3.7. Kinetics and Thermodynamics Parameters of rPsGR

The kinetic parameters of the purified rPsGR (12.5 μg) were determined from the secondary plots of intercepts versus reciprocal concentrations of GSSG (0.025, 0.05, 0.1, 0.2, 1.0, and 1.2 mM) and NADPH (0.006, 0.013, 0.025, 0.05, and 0.1 mM) at 0–25 °C. Different k_cat values were obtained at 0–25 °C, and then based on previously described methods [33], the thermodynamic activation parameters (ΔH, ΔS, and ΔG) for rPsGR using NADPH as a substrate were determined based on the k_cat values.

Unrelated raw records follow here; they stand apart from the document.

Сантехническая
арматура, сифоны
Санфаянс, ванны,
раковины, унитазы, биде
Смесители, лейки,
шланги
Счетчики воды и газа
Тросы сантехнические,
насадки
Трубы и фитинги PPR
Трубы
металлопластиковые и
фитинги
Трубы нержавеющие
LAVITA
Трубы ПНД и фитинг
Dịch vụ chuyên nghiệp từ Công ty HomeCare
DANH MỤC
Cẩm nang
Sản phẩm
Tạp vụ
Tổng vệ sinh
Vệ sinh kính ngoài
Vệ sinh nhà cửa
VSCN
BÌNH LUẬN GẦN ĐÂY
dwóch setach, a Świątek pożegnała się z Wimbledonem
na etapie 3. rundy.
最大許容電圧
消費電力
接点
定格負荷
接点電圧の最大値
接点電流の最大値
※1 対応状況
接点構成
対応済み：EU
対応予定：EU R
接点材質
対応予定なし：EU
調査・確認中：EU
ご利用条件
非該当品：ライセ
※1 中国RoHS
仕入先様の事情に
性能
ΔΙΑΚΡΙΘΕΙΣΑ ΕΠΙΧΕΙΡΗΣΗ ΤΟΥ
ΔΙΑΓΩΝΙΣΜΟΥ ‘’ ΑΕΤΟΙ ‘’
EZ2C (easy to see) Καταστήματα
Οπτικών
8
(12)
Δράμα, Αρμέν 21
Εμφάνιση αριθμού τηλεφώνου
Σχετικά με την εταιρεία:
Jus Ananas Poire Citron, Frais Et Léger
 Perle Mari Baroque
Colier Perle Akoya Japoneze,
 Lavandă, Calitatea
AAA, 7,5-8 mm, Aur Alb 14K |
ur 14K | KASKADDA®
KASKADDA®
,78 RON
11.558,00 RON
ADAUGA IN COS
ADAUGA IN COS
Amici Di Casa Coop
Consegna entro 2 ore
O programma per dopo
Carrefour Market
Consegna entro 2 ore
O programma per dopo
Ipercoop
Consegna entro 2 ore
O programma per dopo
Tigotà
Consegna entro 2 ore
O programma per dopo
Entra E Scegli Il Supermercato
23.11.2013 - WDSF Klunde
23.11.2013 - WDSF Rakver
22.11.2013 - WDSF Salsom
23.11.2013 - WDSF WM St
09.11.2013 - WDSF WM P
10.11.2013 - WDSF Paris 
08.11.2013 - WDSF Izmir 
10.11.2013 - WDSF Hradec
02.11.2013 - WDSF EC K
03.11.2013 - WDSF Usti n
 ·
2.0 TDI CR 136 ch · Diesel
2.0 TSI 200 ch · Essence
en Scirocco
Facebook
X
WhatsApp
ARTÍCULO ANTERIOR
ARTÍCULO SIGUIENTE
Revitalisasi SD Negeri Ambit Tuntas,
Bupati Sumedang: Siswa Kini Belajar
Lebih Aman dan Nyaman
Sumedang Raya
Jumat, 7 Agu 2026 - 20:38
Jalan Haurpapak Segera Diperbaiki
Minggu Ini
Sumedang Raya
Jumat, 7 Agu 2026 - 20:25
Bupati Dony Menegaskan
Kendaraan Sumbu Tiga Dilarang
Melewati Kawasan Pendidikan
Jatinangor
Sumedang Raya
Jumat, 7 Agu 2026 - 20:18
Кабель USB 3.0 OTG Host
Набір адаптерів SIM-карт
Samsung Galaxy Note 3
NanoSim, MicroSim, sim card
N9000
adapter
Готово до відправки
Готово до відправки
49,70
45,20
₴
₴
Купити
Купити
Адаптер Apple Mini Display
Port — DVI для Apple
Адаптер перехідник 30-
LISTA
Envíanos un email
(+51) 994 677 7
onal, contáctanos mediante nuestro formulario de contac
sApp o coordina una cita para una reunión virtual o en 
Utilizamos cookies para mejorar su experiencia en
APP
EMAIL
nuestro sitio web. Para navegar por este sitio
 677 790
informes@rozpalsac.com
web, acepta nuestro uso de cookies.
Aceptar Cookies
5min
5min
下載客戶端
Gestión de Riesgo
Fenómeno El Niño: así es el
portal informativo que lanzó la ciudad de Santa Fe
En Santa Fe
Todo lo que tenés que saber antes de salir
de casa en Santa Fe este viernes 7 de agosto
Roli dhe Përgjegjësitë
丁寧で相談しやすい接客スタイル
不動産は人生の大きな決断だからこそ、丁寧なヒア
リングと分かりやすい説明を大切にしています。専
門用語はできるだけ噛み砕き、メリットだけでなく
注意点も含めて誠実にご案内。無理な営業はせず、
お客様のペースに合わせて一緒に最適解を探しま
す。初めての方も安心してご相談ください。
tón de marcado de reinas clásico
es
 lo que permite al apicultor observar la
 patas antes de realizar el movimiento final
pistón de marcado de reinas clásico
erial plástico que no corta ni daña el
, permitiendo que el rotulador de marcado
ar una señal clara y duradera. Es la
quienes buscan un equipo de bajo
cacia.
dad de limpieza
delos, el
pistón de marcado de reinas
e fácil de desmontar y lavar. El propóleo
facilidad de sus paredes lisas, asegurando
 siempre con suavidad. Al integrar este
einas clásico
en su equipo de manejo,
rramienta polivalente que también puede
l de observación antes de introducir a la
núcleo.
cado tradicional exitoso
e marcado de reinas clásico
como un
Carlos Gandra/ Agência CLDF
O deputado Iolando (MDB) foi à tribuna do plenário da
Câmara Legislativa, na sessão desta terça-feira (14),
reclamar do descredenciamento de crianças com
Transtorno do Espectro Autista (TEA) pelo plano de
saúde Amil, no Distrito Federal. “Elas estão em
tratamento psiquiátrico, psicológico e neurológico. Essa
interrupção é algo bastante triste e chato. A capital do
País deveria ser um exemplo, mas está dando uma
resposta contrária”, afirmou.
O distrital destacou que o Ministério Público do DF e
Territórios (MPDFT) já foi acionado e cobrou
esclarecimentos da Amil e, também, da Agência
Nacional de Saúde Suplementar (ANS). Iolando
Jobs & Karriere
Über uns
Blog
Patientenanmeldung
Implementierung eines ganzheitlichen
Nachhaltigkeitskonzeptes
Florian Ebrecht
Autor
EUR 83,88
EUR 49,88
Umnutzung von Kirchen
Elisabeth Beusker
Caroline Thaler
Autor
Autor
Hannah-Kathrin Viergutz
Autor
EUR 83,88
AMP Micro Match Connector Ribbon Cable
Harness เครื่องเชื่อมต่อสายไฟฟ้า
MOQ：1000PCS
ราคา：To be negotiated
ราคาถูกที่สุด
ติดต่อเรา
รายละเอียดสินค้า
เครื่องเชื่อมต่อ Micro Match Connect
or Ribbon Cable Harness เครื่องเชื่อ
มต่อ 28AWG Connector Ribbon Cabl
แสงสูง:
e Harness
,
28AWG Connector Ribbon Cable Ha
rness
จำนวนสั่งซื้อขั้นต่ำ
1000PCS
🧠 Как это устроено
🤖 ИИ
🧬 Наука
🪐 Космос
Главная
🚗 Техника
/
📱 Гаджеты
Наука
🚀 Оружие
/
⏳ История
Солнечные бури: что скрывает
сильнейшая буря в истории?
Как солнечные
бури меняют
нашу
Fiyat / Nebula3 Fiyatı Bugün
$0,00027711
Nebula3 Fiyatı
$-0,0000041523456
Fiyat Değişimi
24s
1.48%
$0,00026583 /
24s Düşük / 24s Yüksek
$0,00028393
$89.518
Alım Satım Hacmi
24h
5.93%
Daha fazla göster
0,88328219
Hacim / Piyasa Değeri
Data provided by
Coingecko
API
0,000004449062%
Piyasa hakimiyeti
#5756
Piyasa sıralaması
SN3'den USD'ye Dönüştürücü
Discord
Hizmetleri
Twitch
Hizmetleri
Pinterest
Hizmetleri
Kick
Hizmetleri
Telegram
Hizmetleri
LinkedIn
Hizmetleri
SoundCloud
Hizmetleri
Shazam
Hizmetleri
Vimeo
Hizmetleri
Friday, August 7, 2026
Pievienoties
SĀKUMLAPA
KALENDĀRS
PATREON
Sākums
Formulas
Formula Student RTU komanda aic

The experiment was carried out three times.

3.8. Disk Diffusion Assay

In order to compare the survival rates of E. coli BL21 with pET-28a(+) (BL21/pET-28a(+)) and E. coli BL21 with pET-28a(+) containing GR (BL21/pET-28a(+)-rPsGR), a disk diffusion analysis was conducted. The IPTG and low temperature (25 °C) induced bacterial cultures were spread on top of LB agar plates. After placing two disks (with a diameter of 3 mm) of Whatman filter paper (Shanghai Jinpan Biotechnology Company Limited, Shanghai, China) on the plate, 1.5 and 3 μL 30% of H₂O₂ were added onto the disks. Furthermore, after the plates were treated for 12 h at 37 °C, the cleared zones that reflected the oxidation resistance were measured. The experiment was carried out three times.

4. Conclusions

The present study described the cloning of the psgr gene of Psychrobacter sp. ANT206, overexpression of the protein in E. coli, and characterization of the rPsGR. The analysis of the homology modeling showed that PsGR exhibited a decreased number of hydrogen bonds and salt bridges. Therefore, rPsGR showed maximum activity at 25 °C, which proves it to be a cold-adapted enzyme. It was shown to have a high salt-tolerance (1.0 M NaCl). Thus, rPsGR is resistant to low temperatures and high concentrations of NaCl. In addition, the GR in recombinant strains might provide protection to these strains against H₂O₂-oxidative stress. Taken together, our results indicate that rPsGR is a novel cold-adapted GR and further reveals its structural characteristics and catalytic properties.